From our point of view the interesting one was the dramatic mask. This is a generalization of vignetting, a change in brightness to the edge of the image, often applied to make photos look more dramatic.
In this case the network attempted to learn a brightness modulation across the entire image. This was a way of making up for the long hours that landscape photographers spend waiting for the light distribution in the scene to be just right – or for the luck in taking the photo at the right moment lighting-wise by accident.
Images before and after applying the dramatic mask.
The dramatic mask technique looks as it if could be generally useful. It also takes what the AI can do with a photo well beyond what a human photographer can do.
After learning what makes a good photo, the AI was let loose on some test cases. It cropped, change the saturation and balance and added a dramatic mask. One example is below:
To evaluate how well the AI had done in learning what makes a great landscape photo, a panel of professional photographers was asked to grade a set of photos, including those produced by the AI – a sort of landscape photo Turing test. Roughly 40% of the AI photos were judged to be pro or semi-pro.
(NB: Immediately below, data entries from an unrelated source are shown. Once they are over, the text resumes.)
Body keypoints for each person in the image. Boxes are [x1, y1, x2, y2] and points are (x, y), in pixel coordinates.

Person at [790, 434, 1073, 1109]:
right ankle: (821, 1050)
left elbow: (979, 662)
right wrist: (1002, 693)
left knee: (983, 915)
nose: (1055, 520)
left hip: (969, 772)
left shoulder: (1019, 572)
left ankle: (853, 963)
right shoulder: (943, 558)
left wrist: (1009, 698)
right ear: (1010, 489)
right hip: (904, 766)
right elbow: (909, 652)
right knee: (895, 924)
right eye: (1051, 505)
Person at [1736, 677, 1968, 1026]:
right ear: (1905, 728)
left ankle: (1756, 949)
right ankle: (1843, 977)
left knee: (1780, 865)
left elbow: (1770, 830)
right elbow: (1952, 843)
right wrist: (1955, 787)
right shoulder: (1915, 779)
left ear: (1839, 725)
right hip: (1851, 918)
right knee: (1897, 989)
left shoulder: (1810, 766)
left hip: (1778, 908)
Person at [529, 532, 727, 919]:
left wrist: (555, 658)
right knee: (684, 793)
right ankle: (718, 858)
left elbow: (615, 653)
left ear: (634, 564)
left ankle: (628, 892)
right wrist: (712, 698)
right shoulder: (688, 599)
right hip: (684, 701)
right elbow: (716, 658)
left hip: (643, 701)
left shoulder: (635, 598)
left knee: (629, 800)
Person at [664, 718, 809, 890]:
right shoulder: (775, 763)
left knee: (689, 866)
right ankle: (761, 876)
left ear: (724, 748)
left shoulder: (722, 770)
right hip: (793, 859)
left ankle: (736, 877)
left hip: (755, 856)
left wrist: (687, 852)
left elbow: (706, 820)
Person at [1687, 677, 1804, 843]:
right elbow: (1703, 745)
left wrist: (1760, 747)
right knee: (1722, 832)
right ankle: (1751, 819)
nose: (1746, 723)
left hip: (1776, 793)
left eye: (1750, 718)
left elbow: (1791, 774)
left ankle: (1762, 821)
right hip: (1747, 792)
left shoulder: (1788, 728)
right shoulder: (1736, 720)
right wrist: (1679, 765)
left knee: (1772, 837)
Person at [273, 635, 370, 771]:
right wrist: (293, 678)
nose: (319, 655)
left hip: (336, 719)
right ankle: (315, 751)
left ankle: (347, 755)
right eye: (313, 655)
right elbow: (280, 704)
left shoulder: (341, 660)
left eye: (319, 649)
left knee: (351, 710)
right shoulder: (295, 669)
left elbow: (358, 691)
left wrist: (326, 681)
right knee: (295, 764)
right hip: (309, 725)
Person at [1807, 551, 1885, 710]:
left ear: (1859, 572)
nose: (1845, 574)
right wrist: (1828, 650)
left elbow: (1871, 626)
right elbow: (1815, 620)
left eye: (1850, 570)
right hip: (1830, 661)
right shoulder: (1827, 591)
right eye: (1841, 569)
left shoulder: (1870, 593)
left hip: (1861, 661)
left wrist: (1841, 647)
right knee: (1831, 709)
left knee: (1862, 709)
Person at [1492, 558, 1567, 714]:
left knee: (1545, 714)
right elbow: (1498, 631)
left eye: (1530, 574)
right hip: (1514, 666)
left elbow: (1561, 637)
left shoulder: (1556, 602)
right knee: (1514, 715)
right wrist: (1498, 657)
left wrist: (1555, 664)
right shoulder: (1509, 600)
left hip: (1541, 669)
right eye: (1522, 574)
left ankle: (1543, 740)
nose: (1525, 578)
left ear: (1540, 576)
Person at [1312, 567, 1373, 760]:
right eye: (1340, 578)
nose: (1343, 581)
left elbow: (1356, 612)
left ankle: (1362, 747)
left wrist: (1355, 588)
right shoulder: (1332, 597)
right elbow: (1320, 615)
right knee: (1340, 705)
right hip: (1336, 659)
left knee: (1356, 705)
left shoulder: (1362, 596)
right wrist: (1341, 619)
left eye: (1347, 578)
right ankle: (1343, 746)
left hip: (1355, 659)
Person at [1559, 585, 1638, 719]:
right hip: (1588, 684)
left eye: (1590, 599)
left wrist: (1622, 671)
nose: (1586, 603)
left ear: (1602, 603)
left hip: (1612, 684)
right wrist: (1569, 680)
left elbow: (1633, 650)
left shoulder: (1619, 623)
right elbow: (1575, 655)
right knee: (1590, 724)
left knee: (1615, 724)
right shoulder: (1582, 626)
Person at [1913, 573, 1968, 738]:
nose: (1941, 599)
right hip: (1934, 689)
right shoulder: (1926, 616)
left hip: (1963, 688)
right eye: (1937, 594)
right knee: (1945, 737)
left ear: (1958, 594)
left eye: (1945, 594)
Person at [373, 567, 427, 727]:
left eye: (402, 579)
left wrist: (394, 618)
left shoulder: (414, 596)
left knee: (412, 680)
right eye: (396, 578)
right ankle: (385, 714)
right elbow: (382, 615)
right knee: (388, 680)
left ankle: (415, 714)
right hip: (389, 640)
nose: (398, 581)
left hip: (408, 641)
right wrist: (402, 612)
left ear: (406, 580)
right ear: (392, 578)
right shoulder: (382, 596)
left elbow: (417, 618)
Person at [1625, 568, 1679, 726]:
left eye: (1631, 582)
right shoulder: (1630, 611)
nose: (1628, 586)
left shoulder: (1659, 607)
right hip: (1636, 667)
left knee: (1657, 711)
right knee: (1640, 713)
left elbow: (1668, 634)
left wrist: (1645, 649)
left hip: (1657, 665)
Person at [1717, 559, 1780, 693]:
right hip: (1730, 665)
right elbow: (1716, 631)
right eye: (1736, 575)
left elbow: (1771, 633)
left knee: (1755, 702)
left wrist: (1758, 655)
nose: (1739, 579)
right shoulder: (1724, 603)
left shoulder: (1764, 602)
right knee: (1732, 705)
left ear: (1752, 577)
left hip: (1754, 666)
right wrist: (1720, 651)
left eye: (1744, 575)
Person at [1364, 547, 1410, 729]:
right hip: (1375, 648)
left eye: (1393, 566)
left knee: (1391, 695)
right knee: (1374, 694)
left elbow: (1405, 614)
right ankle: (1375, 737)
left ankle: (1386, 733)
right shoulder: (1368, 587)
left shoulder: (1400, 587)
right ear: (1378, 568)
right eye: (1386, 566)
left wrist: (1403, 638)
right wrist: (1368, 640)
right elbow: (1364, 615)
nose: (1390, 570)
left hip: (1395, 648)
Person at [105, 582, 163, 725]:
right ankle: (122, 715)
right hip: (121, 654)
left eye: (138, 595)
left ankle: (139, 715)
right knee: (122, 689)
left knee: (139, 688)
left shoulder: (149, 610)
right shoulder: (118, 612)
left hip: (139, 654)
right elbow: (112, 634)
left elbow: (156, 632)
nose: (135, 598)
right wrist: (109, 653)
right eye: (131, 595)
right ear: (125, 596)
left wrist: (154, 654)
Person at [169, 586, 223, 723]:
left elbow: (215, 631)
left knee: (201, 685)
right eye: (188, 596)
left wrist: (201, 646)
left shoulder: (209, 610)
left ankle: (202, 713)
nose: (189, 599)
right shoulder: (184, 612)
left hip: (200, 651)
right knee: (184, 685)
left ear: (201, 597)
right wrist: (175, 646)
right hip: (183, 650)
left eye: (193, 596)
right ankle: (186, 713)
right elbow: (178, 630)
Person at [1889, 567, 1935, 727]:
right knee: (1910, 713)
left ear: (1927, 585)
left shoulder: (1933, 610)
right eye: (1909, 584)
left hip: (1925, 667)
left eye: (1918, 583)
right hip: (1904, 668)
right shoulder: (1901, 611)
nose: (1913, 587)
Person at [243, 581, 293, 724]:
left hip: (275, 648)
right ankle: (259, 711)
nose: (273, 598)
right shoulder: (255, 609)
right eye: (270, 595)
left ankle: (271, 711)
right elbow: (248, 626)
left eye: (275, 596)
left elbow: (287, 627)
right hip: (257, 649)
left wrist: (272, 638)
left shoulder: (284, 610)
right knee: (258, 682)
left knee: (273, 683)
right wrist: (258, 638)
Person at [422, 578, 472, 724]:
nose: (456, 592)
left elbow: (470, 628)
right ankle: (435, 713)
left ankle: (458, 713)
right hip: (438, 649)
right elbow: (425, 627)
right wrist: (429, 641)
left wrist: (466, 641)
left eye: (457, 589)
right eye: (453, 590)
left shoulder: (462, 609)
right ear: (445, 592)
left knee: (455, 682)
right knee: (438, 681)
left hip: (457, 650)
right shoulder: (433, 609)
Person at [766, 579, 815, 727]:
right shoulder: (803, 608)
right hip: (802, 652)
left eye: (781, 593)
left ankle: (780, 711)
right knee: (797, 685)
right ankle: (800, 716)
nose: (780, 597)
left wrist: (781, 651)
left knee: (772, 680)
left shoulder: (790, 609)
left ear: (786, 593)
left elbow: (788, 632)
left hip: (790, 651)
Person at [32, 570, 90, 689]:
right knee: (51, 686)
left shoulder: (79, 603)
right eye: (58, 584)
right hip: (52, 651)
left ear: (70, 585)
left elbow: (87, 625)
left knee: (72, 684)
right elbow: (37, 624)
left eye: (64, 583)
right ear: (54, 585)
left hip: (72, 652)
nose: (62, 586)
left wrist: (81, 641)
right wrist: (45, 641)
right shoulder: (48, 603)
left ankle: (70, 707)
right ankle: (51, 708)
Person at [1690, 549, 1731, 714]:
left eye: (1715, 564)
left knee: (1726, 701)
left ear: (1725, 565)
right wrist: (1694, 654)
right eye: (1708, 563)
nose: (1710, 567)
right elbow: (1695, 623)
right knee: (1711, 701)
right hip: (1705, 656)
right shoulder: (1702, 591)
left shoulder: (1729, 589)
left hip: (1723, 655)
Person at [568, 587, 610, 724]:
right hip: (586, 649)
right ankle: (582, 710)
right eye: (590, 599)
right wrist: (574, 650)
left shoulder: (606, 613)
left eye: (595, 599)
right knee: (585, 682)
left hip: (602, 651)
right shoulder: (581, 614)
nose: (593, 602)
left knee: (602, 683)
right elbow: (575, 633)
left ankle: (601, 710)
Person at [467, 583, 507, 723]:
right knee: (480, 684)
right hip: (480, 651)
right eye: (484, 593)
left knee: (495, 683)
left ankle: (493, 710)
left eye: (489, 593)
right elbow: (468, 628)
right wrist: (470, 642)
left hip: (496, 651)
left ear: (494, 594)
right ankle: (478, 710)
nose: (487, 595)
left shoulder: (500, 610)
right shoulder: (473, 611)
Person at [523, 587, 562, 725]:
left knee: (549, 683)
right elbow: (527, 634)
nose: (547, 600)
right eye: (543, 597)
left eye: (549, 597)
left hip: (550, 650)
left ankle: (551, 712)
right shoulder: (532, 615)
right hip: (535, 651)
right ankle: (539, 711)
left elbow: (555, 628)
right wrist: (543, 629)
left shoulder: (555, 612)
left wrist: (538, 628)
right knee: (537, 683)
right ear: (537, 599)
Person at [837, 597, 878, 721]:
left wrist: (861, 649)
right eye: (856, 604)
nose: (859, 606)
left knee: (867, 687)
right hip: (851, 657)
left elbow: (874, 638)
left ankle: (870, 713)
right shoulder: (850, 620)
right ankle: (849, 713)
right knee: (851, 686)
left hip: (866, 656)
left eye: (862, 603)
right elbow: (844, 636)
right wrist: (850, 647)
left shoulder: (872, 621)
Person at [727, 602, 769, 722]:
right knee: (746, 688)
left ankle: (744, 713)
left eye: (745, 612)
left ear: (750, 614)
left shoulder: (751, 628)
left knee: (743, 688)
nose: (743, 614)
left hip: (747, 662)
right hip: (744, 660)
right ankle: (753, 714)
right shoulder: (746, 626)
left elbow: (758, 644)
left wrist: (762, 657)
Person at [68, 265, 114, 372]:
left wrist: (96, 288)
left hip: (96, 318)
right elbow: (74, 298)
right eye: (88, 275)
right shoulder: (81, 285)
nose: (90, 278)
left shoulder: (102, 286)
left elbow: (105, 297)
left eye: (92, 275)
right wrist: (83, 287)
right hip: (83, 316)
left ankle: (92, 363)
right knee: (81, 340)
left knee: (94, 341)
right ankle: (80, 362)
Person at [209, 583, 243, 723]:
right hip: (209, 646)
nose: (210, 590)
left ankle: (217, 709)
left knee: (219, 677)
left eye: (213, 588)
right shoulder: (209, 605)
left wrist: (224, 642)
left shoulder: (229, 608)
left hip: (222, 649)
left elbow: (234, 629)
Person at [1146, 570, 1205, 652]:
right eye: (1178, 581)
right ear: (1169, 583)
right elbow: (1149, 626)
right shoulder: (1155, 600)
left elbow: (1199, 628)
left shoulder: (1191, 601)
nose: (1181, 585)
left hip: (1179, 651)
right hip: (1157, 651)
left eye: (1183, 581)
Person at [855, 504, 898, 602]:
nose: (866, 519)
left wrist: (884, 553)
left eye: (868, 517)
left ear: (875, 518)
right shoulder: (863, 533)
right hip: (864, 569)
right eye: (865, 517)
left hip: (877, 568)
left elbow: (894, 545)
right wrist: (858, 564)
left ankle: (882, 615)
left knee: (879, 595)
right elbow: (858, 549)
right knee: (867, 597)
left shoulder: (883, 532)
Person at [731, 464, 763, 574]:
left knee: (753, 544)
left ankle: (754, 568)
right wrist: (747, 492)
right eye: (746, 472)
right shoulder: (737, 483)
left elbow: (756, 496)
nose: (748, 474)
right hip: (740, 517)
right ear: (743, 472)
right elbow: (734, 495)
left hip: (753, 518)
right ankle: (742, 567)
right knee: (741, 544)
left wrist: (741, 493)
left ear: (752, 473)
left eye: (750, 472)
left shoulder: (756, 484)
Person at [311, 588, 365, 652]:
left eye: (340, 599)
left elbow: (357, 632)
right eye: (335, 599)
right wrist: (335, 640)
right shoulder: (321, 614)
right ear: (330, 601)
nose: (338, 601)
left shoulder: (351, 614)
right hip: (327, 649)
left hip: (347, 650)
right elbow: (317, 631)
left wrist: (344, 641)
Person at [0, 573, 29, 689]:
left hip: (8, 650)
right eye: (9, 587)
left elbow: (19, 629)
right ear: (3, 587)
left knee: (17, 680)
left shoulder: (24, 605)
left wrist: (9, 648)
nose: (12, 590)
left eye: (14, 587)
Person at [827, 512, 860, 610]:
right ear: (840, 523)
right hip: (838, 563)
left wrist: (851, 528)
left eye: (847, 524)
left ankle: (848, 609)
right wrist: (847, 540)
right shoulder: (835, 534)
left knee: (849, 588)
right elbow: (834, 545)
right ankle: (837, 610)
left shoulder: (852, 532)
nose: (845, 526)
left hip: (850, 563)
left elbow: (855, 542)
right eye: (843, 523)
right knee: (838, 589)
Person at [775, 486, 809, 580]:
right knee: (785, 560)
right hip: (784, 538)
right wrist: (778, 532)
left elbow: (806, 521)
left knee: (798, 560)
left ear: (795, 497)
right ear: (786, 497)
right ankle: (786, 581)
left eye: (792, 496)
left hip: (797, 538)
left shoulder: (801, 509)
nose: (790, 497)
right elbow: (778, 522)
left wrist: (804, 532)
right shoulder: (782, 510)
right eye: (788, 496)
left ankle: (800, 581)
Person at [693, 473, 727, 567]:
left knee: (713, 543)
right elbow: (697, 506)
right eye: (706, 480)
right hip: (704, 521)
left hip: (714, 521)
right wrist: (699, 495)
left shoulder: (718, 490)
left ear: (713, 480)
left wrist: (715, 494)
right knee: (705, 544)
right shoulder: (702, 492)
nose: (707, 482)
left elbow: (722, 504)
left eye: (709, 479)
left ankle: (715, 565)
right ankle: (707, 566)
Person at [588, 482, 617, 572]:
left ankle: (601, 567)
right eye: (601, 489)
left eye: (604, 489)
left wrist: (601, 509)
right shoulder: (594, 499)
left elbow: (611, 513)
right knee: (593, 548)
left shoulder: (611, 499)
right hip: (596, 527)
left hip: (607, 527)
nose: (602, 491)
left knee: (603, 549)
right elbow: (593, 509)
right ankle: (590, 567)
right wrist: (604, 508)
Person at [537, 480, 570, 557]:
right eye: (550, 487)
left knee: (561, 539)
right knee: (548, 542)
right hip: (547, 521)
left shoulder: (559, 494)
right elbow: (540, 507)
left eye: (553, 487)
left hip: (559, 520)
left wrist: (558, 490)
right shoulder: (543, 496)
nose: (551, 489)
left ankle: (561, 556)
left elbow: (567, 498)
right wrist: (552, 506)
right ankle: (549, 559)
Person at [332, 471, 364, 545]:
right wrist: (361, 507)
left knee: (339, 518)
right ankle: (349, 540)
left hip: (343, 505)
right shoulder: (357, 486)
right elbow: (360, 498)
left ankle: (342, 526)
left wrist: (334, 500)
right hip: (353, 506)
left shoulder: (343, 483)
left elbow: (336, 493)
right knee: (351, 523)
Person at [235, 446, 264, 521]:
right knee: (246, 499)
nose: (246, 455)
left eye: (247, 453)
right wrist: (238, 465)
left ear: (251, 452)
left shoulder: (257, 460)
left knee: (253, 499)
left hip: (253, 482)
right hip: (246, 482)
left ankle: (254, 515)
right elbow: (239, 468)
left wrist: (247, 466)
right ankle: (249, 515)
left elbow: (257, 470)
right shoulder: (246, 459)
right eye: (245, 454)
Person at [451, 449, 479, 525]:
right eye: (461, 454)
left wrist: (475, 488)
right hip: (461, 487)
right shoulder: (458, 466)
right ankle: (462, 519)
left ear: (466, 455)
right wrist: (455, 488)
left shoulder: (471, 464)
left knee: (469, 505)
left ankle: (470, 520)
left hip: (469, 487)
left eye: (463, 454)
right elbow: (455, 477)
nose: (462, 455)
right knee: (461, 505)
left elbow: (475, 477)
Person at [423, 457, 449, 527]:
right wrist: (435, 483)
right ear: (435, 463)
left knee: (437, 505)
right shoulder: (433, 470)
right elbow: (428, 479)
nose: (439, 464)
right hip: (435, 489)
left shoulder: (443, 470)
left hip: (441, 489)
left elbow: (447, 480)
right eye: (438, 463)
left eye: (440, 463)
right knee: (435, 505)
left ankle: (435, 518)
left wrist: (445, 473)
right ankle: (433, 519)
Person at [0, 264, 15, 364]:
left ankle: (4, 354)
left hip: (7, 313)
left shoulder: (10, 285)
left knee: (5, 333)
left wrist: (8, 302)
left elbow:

You can see samples in the paper, in a Github gallery and on the Google blog, but the example below showing the Street View original and what the AI has done to it is typical.
You can see that the dramatic mask is worth its weight in Ektachrome. The final comment on the blog is interesting:
“The Street View panoramas served as a testing bed for our project. Someday this technique might even help you to take better photos in the real world. We compiled a showcase of photos created to our satisfaction. If you see a photo you like, you can click on it to bring out a nearby Street View panorama. Would you make the same decision if you were there holding the camera at that moment?”
Of course, you might think that there were better positions and crops but without that dramatic mask you might not have produced something quite as good. You can tell I really, really want to use it myself.